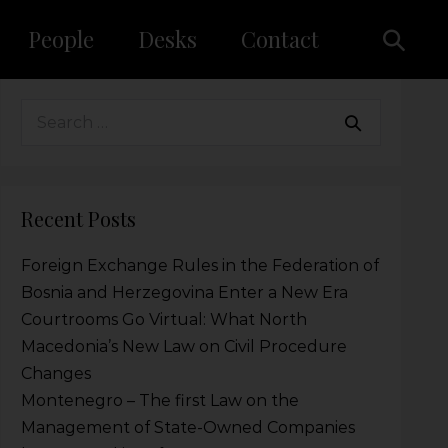
People
Desks
Contact
Recent Posts
Foreign Exchange Rules in the Federation of
Bosnia and Herzegovina Enter a New Era
Courtrooms Go Virtual: What North
Macedonia’s New Law on Civil Procedure
Changes
Montenegro – The first Law on the
Management of State-Owned Companies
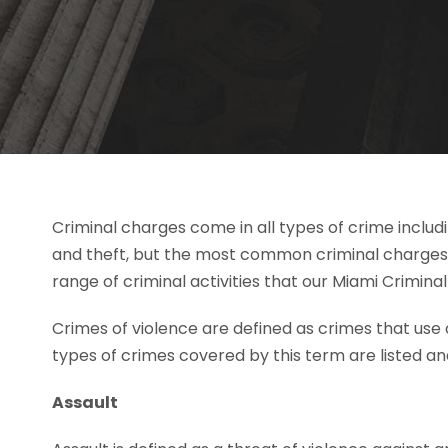
Criminal charges come in all types of crime includin
and theft, but the most common criminal charges 
range of criminal activities that our Miami Criminal
Crimes of violence are defined as crimes that use 
types of crimes covered by this term are listed a
Assault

WORK ORDER — Please copy every line of the data that carries the string "charges".

WRITTEN ANSWER —
Criminal charges come in all types of crime includin
and theft, but the most common criminal charges 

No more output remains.